Rodney Dangerfield of LED's...


----------



## Steve001 (Feb 26, 2011)

gus6464 said:


> I would also add the new Radion XR15 Freshwater to your list.
> 
> http://ecotechmarine.com/products/radion/radion-xr15-freshwater/
> 
> One Radion with TIR 120 can do your entire tank.


According to the spectral distribution jpeg this light is deficient in 460 nm light. I would not consider this light for that reason.











That wavelength is a photosynthetic peak.


----------



## LRJ (Jul 31, 2014)

Steve001 said:


> According to the spectral distribution jpeg this light is deficient in 460 nm light.


Thanks for your input.

Hmm, I'm starting to think I'm not knowledgable enough to make a lighting decision right now.

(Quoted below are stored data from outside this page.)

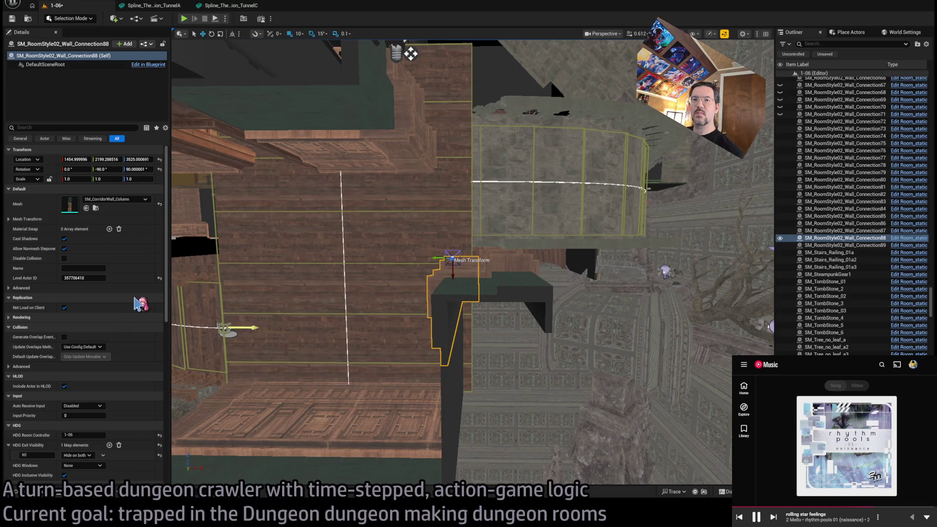
key(ctrl+z)
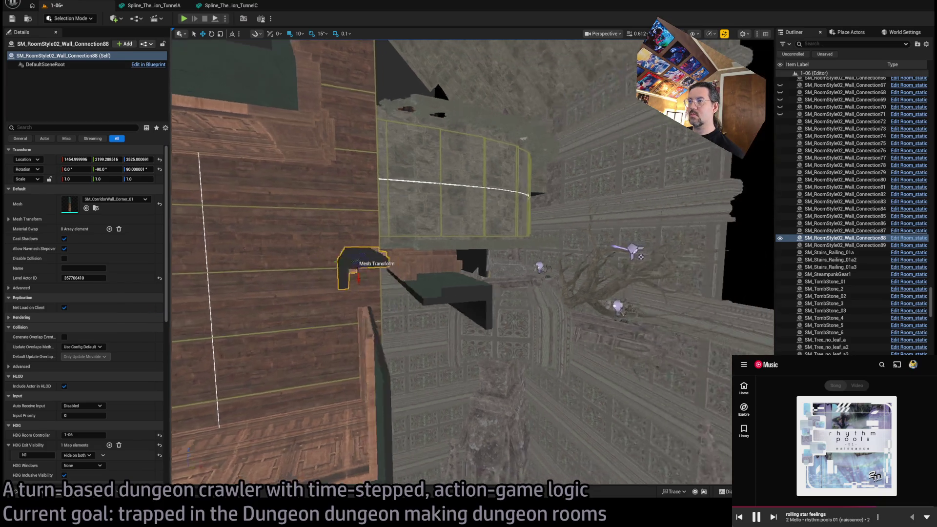
key(ctrl+space)
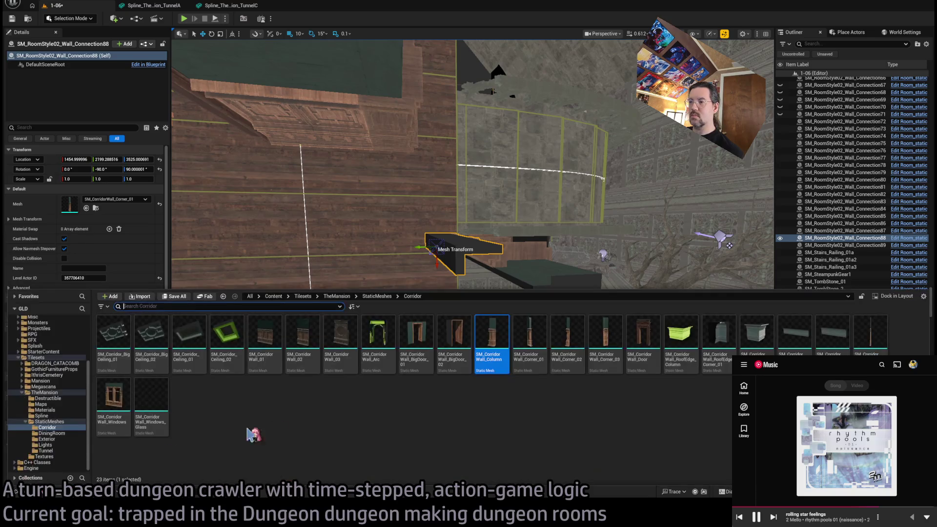
click(568, 339)
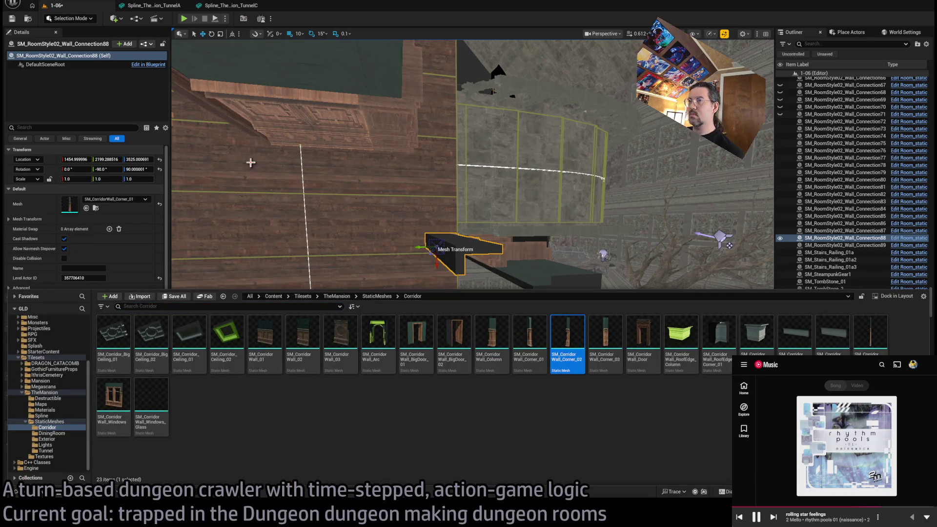
click(87, 208)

Perhaps I should postpone this aquarium until I have a better grasp of the technical details.

Is the "optimal" spectral power distribution for a planted aquarium (and I realize this depends on other factors such as plant species, but thinking in general terms) a matter of opinion or science? Can anyone recommend a good book or other source of information for learning about the nuts and bolts and lighting?


----------



## gus6464 (Dec 19, 2011)

Steve001 said:


> According to the spectral distribution jpeg this light is deficient in 460 nm light. I would not consider this light for that reason.
> 
> 
> 
> ...


Except that 460 is not a peak. The peak is at 450nm. There are no 460nm LEDs out there so I guess every single LED light people use is deficient. A standard white LED is a royal blue emitter with a yellow phosphor.

Bump:


LRJ said:


> Thanks for your input.
> 
> Hmm, I'm starting to think I'm not knowledgable enough to make a lighting decision right now. Perhaps I should postpone this aquarium until I have a better grasp of the technical details.
> 
> Is the "optimal" spectral power distribution for a planted aquarium (and I realize this depends on other factors such as plant species, but thinking in general terms) a matter of opinion or science? Can anyone recommend a good book or other source of information for learning about the nuts and bolts and lighting?

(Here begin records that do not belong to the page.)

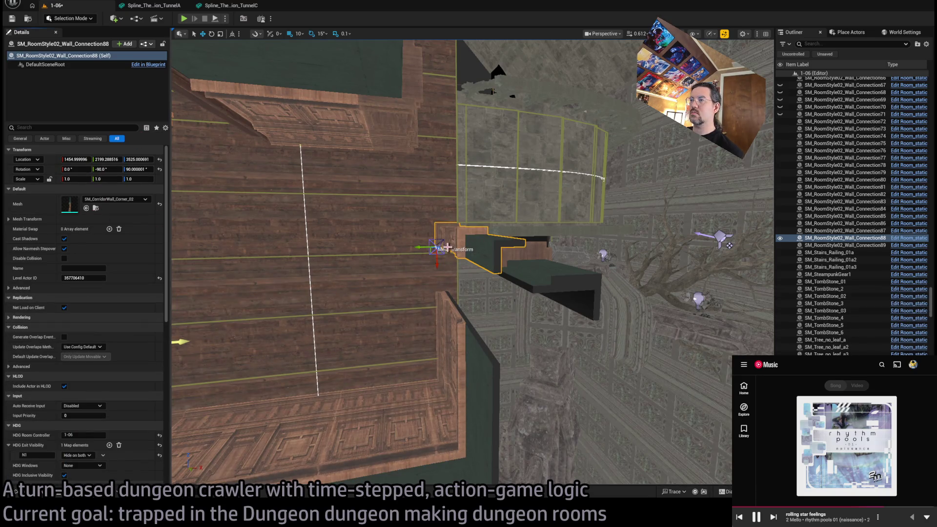
drag(437, 264, 445, 301)
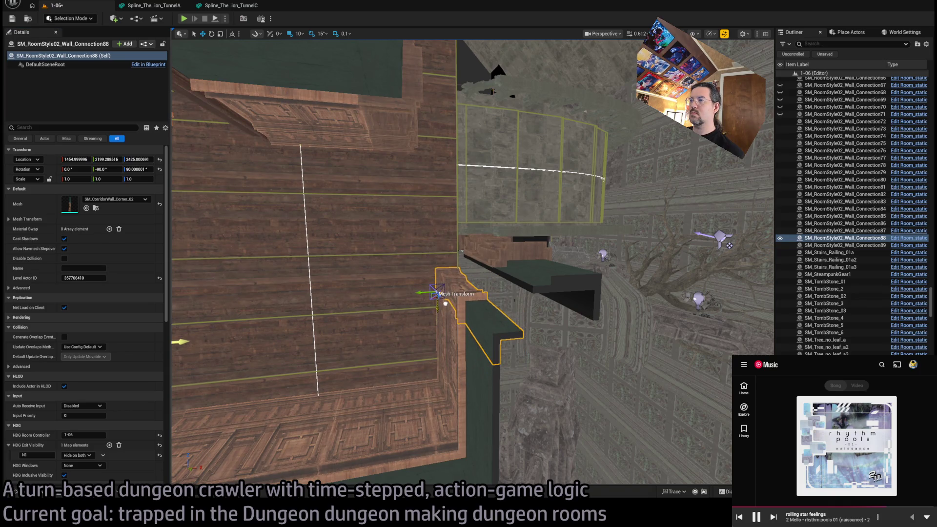
Step: Duplicate Wall_Connection89 with a 90° rotation to create Wall_Connection90
click(504, 279)
scroll(504, 237, up, 3)
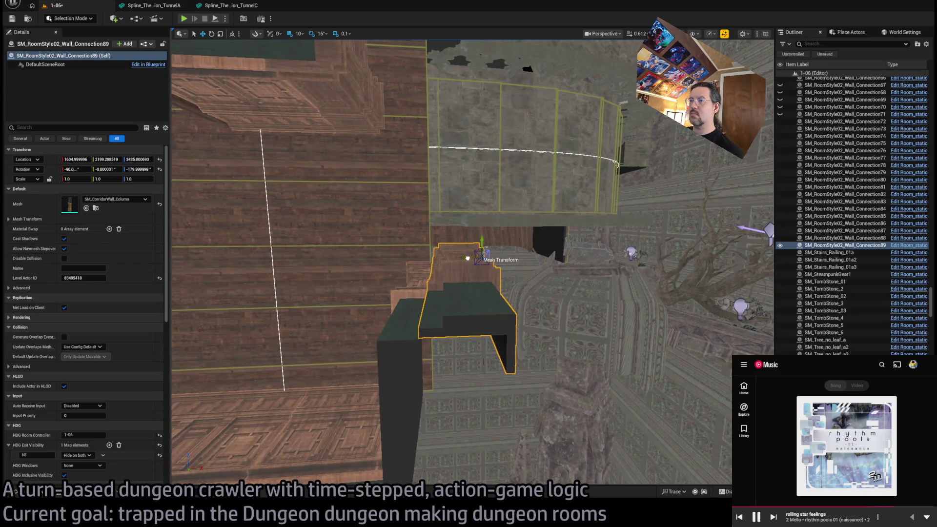
key(d)
mouse_move(456, 273)
mouse_down()
mouse_move(190, 397)
mouse_move(184, 383)
mouse_move(245, 320)
mouse_move(371, 55)
mouse_move(328, 184)
mouse_move(412, 192)
mouse_move(350, 142)
mouse_move(303, 83)
mouse_move(421, 117)
mouse_up()
mouse_move(544, 311)
mouse_down()
mouse_move(517, 275)
mouse_move(521, 352)
mouse_move(532, 342)
mouse_move(532, 181)
mouse_up()
click(350, 380)
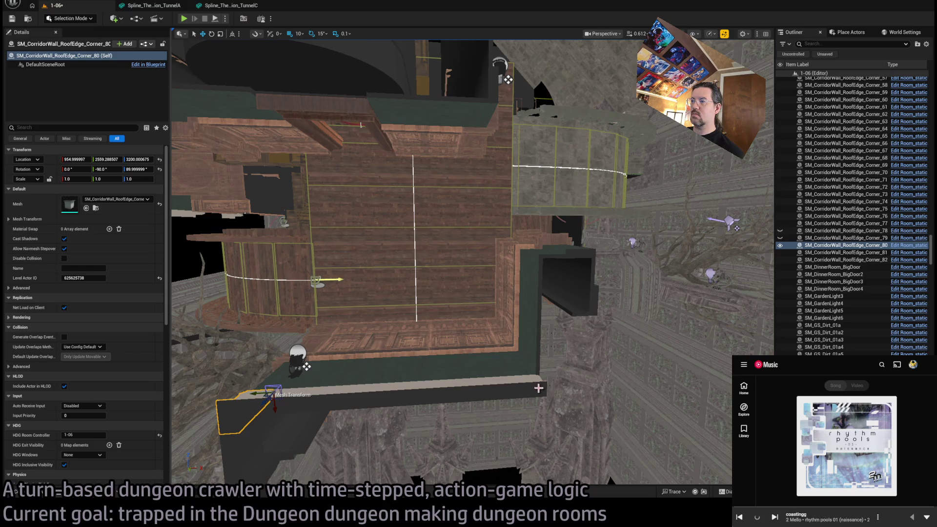
Step: Alt-drag a copy of RoofEdge_Corner_82 along X and set its Y scale to 1
click(484, 403)
drag(523, 382, 533, 381)
click(107, 179)
text(1)
key(Return)
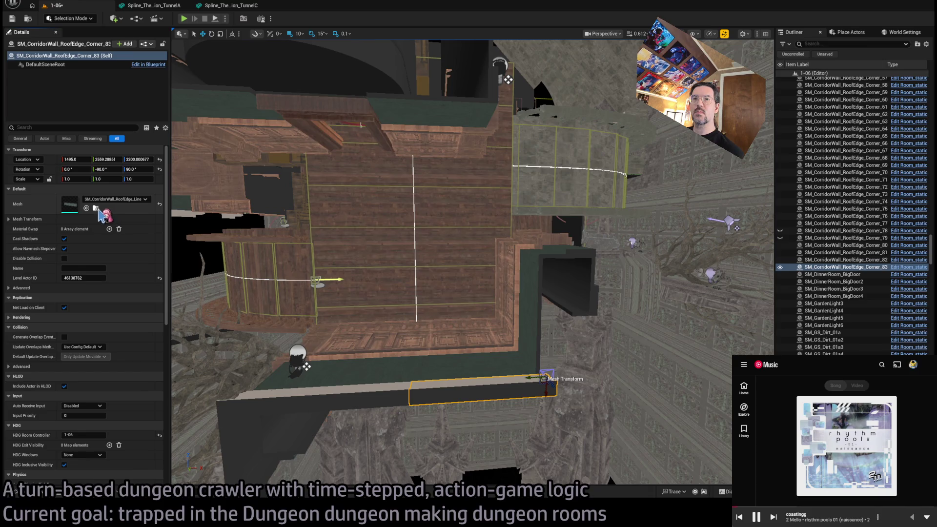
Step: Switch the copy's mesh to SM_CorridorWall_RoofEdge_Corner and move it to X 1445
click(95, 208)
drag(634, 273, 554, 268)
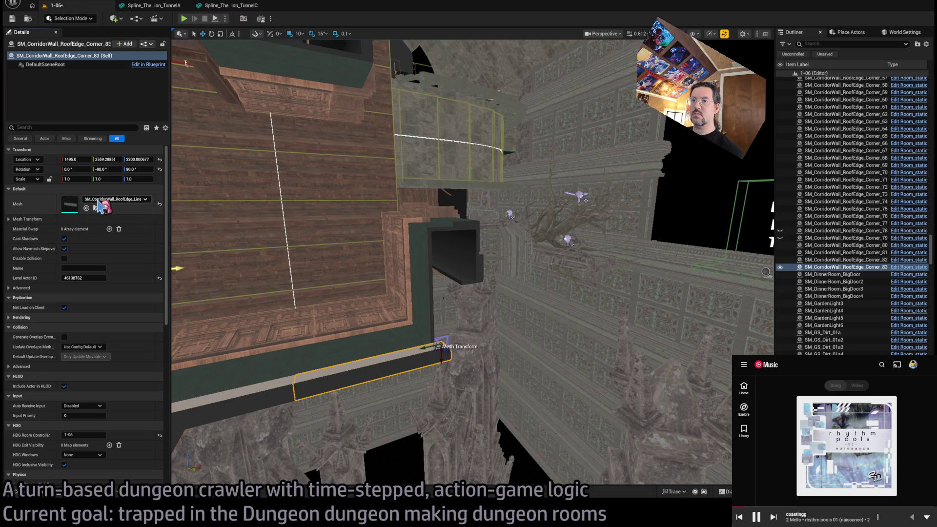
click(41, 495)
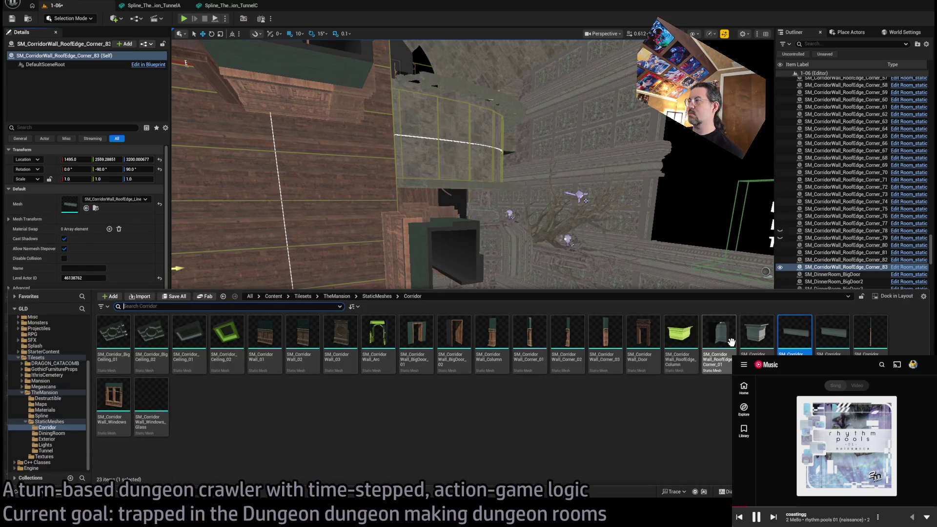
click(87, 209)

All lights on here can pretty much grow plants. The above information about the 460nm is completely false.


----------



## Onyx165 (Jul 16, 2013)

Chlorophyll b actually has a peak close to 460 (455 to be more precise), but the 430 peak of chlorophyll a is of far more importance. Plus, photosynthetic peaks are more of a range that pigments can use (which all lights advertised for growing plants will usually have)

In any case, the radion is putting out plenty of light in that region of the spectra, and certainly can't be disregarded



LRJ said:


> Thanks for your input.
> 
> Hmm, I'm starting to think I'm not knowledgable enough to make a lighting decision right now. Perhaps I should postpone this aquarium until I have a better grasp of the technical details.
> 
> Is the "optimal" spectral power distribution for a planted aquarium (and I realize this depends on other factors such as plant species, but thinking in general terms) a matter of opinion or science? Can anyone recommend a good book or other source of information for learning about the nuts and bolts and lighting?


Like gus said, all these lights mentioned will grow plants fine (on a spectral basis). If you want to get more "science-y", look into the common photosynthetic pigments of plants. The spectra for chlorophyll a is going to be of chief importance, so when you look at a lights output, you should see some nice spikes in the 420-460 range (blue), and in the 640-670 range (red).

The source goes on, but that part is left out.